Les deux hommes ont grandi dans le même village (Bassin), sur l'Île du Havre Aubert, mais Ronny Bourgeois n'a jamais rencontré Jean Lapierre. N'empêche, le Trifluvien est persuadé d'une chose...

Si la vie leur avait permis de se croiser aux Îles ou ailleurs, ils n'auraient pas tardé à fraterniser comme de vieilles connaissances à la seconde où Ronny aurait dit à Jean: «Je suis Ronny à Rémi à Procule Bourgeois.» Et Jean, de lui répondre: «Je suis Jean à Raymond à Conrad Lapierre.»

Ronny Bourgeois ne peut s'empêcher de sourire en racontant comment les gens des Îles se présentent en faisant systématiquement référence à leurs parents et grands-parents.

«En raison de cette proximité, on a l'impression de se connaître sans se connaître», souligne Ronny Bourgeois en rappelant que quelque 13 000 personnes, selon les saisons, habitent les Îles-de-la-Madeleine.

Isolée, la communauté est tissée serrée. Cette semaine, on a plusieurs fois évoqué l'esprit de corps des gens des Îles, de cette solidarité qui, en ce moment plus que jamais, survole le golfe du Saint-Laurent pour s'exprimer partout au Québec.

Ronny Bourgeois est touché. Aux quatre coins de la province, on a tous envie de prendre Madeleine dans nos bras. Et c'est Jean Lapierre, son plus grand ambassadeur, qui en serait ravi. Comme lui, M. Bourgeois est fier de dire qu'il est un Madelinot.

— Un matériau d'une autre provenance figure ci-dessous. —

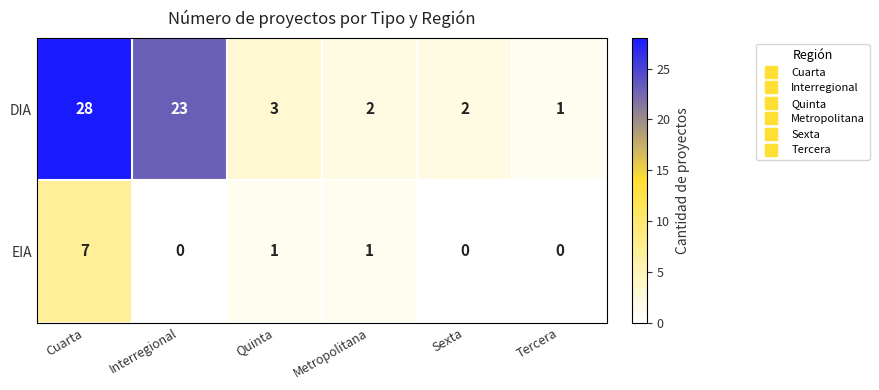

What is the difference between the maximum and second lowest values in the DIA series?

26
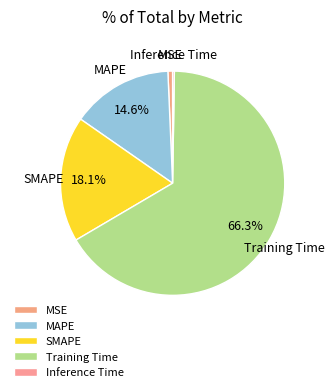

To the nearest percent, what is the difference between the Training Time and MAPE slice percentages?

52%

«Je ne connais pas un autre endroit au Québec où lorsque le bateau accoste au quai, l'été, il y a au moins 1000 résidents pour accueillir les touristes. C'est assez impressionnant la première fois», raconte-t-il avec un mélange d'enthousiasme et de nostalgie.

Loin de son île, Ronny Bourgeois aime se recueillir sur les berges du fleuve Saint-Laurent, près du sanctuaire Notre-Dame-du-Cap. Ici aussi, l'eau l'appelle et l'apaise. Le paysage l'oblige à s'arrêter et à réfléchir sur le courant de sa propre existence.

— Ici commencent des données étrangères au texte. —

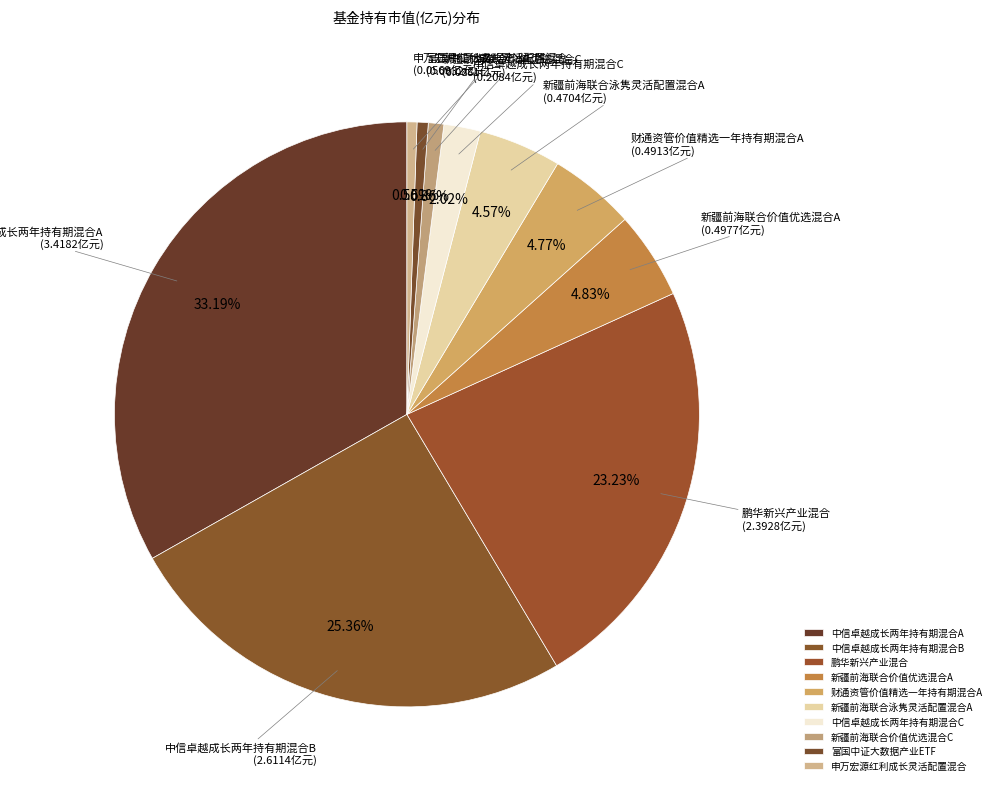

Which slice is the largest?

中信卓越成长两年持有期混合A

«Tout le monde parle de Jean Lapierre comme d'un gars chaleureux, qui profitait de la vie et pour qui la famille était très importante. S'il y a un sens qu'on peut peut-être trouver à ce triste événement, c'est de dire aux personnes de notre entourage qu'on les aime, qu'on les apprécie, en ne sachant pas si c'est la dernière fois qu'on les voit.»